Modernité éclatée entre naïveté et rage, lyrisme et barbarie, poésie et ignominie. Innovation et emprunts autoréférentiels à une oeuvre lourde déjà de 4 longs métrages.

Entre fleurs et (d)égoûts, le spectateur est balancé sans vergogne par les caprices d’un cinéaste qui se soucie peu d’être suivi ou compris.

S’arrogeant tous les droits, il rappelle avec panache que l’essence même de la création est dictatoriale. Elle n’a à répondre qu’aux propres envies de celui qui l’engendre.

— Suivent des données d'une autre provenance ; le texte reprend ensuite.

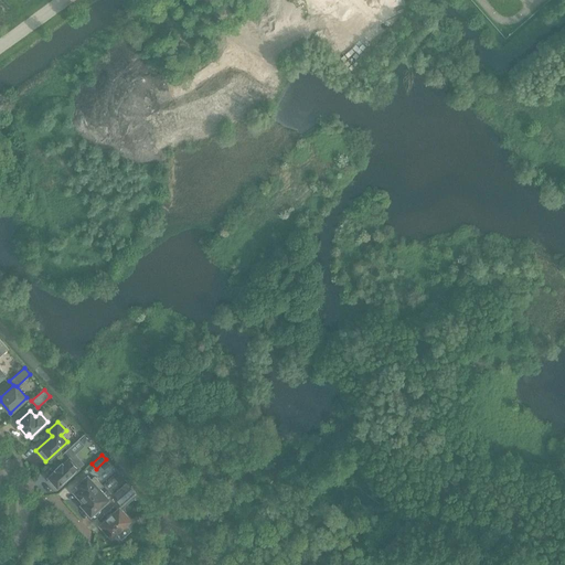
[(57,487),(78,467),(70,457),(63,464),(62,462),(55,469),(56,469),(49,477),(50,478),(49,479),(55,486),(56,486),(57,487)]
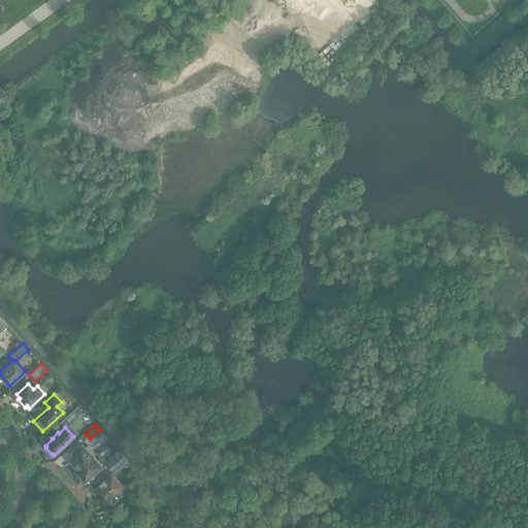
[(78,469),(95,454),(88,446),(85,448),(81,444),(74,451),(76,453),(69,459),(78,469)]
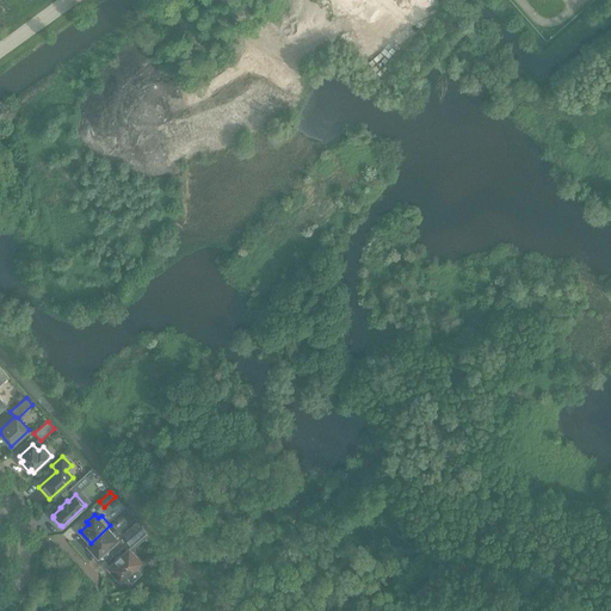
[(128,539),(141,528),(136,522),(123,534),(128,539)]
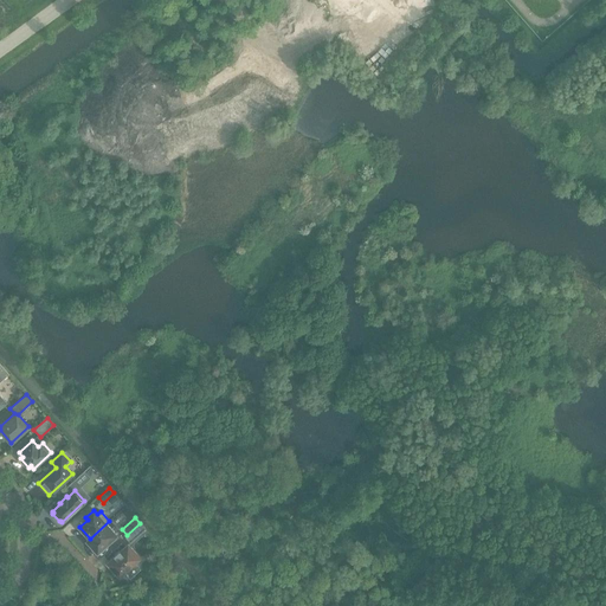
[(97,553),(116,535),(107,524),(110,521),(109,521),(90,539),(92,542),(90,545),(97,553)]
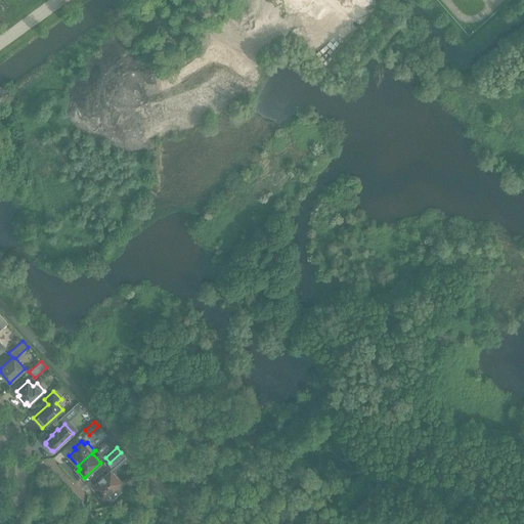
[(122,482),(113,473),(127,460),(121,452),(110,463),(107,465),(112,469),(103,476),(103,475),(98,479),(99,480),(92,486),(97,492),(96,493),(100,497),(101,496),(103,498),(110,493),(113,497),(119,491),(116,488),(122,482)]
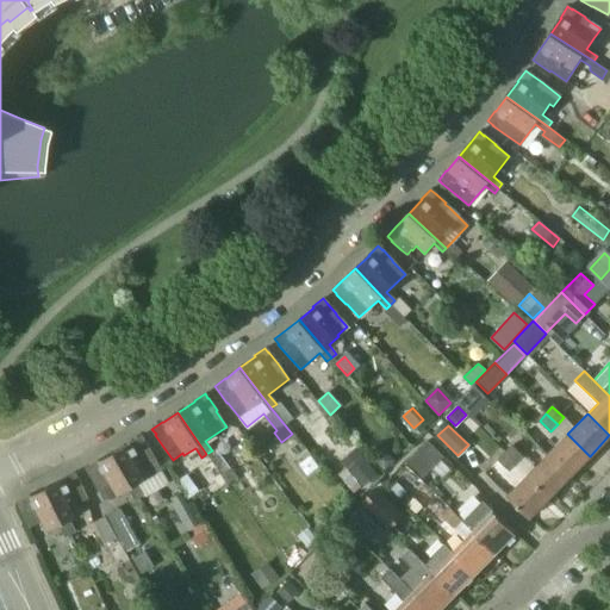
[(590,456),(567,434),(547,454),(570,477),(590,456)]
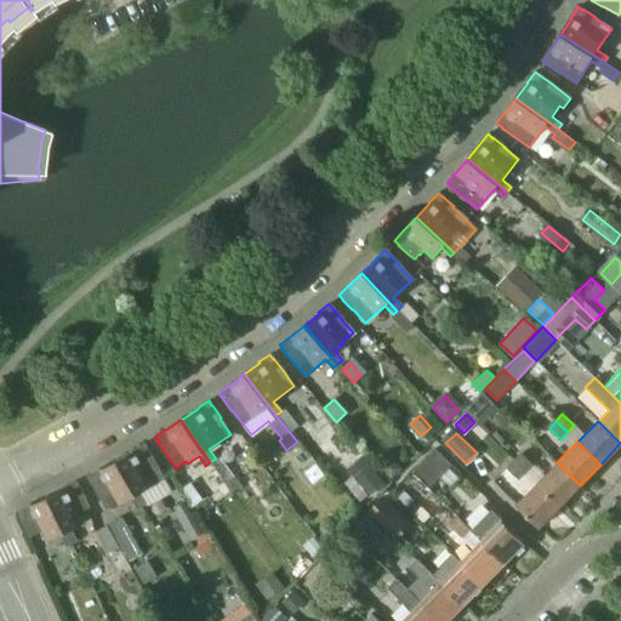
[(169,490),(153,462),(154,462),(147,449),(146,450),(143,444),(131,450),(132,451),(115,461),(141,506),(169,490)]
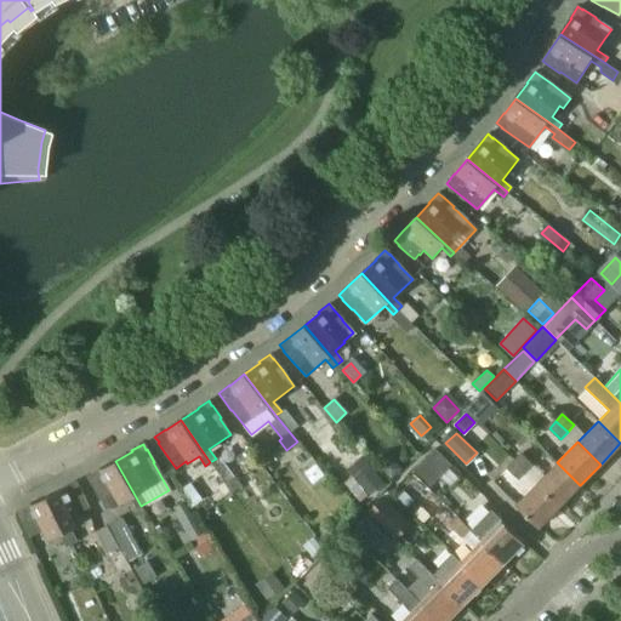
[(431,484),(451,463),(436,448),(416,468),(431,484)]
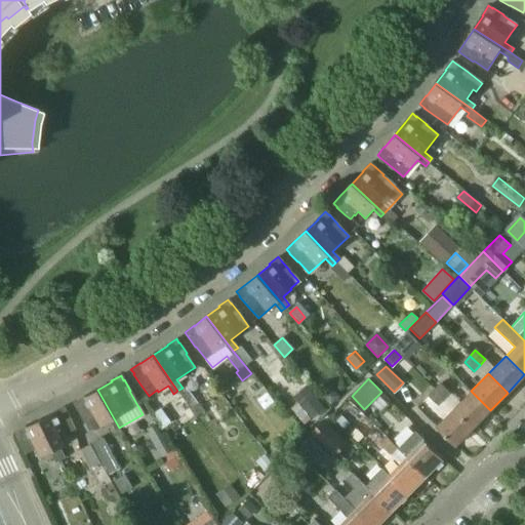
[(451,394),(441,385),(436,391),(445,400),(451,394)]
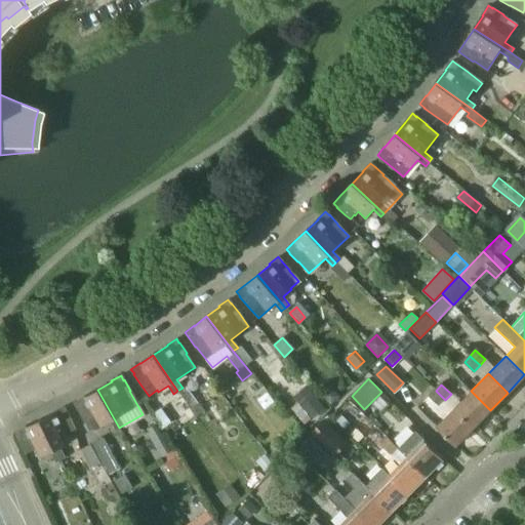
[(298,402),(292,407),(305,422),(311,417),(313,419),(325,409),(306,386),(293,395),(298,402)]
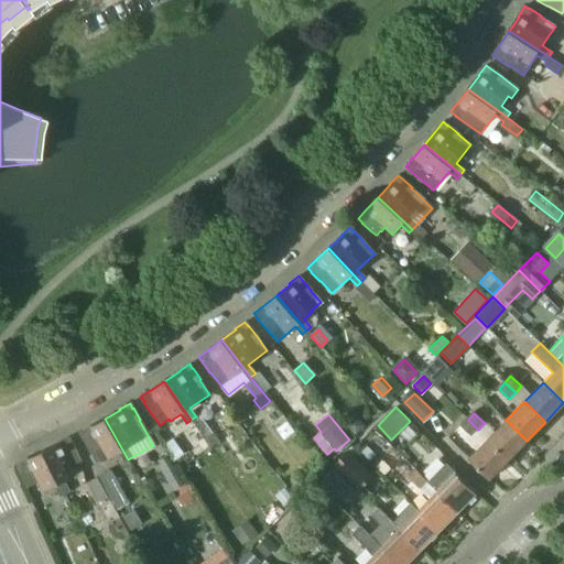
[(198,415),(192,421),(204,438),(210,448),(218,443),(212,433),(198,415)]
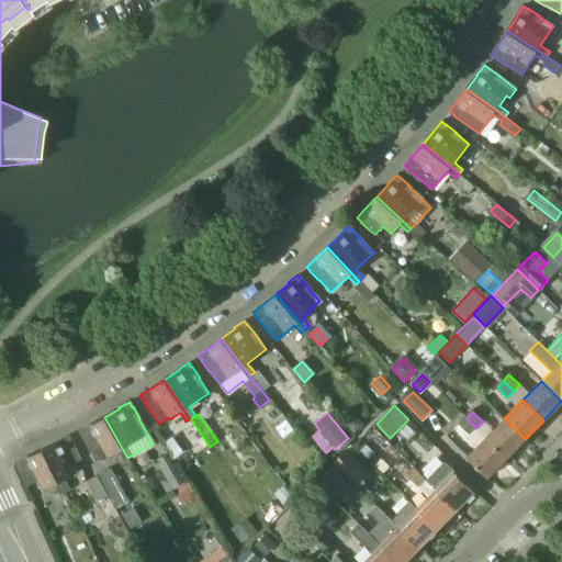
[(127,458),(104,417),(89,426),(89,425),(79,430),(82,436),(81,436),(88,448),(89,448),(94,458),(104,458),(117,451),(123,460),(127,458)]
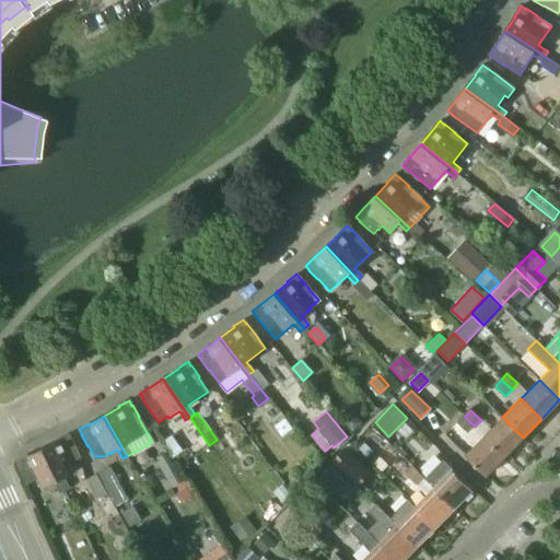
[(475,427),(465,417),(458,423),(469,433),(475,427)]
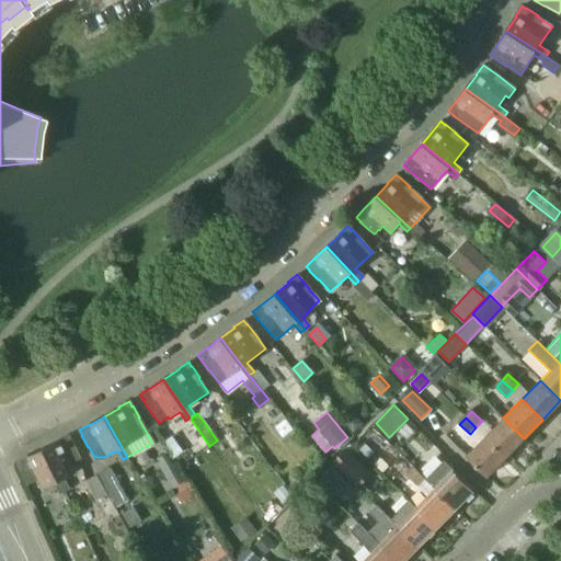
[(524,438),(503,418),(485,436),(506,457),(524,438)]
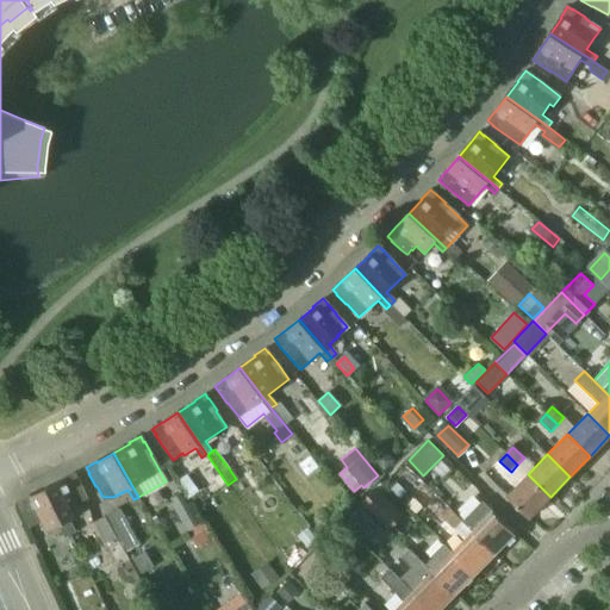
[(310,455),(298,465),(306,475),(318,467),(310,455)]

Si celui-ci est suivi dans son délire (**) par ses acteurs, dont une épatante Edith Scob en conductrice-psychopompe d’une superbe limousine, c’est tant mieux.

S’il l’est par les spectateurs c’est mieux encore.

Et s’il ne l’est pas, ce n’est pas grave. Parce que la liberté de celui qui regarde d’aimer ou de rejeter n’est que le reflet de celle du réalisateur dont l’audace, et il le sait, est aussi attractive que répulsive.

Il le sait et vraisemblablement il s’en fout. 

Sa tâche n’est pas de plaire mais d’inventer. De proposer une vision qui ne répète pas ce qui existe déjà mais qui essaie d’ouvrir une nouvelle façon de montrer. De faire voir.

Et là c’est mission réussie. Aussi réussie que lorsque Rodin renouvelant l’acte de sculpter (sans se colleter directement à la pierre) était considéré comme un mutant.

Extraterreste. Exactement ce qu’est le couple Carax-Lavant depuis leur première collaboration dans « Les amants du Pont-Neuf ». (mca)

(*) dont la superbe rétrospective vient de se terminer au Musée de la Photographie de Charleroi

(**) on pense aux écrivains Arthaud, Philip K. Dick, aux peintres Adolf Wölfli ou Aloïse Corbaz et aux chercheurs de sons comme Gérard Nicollet.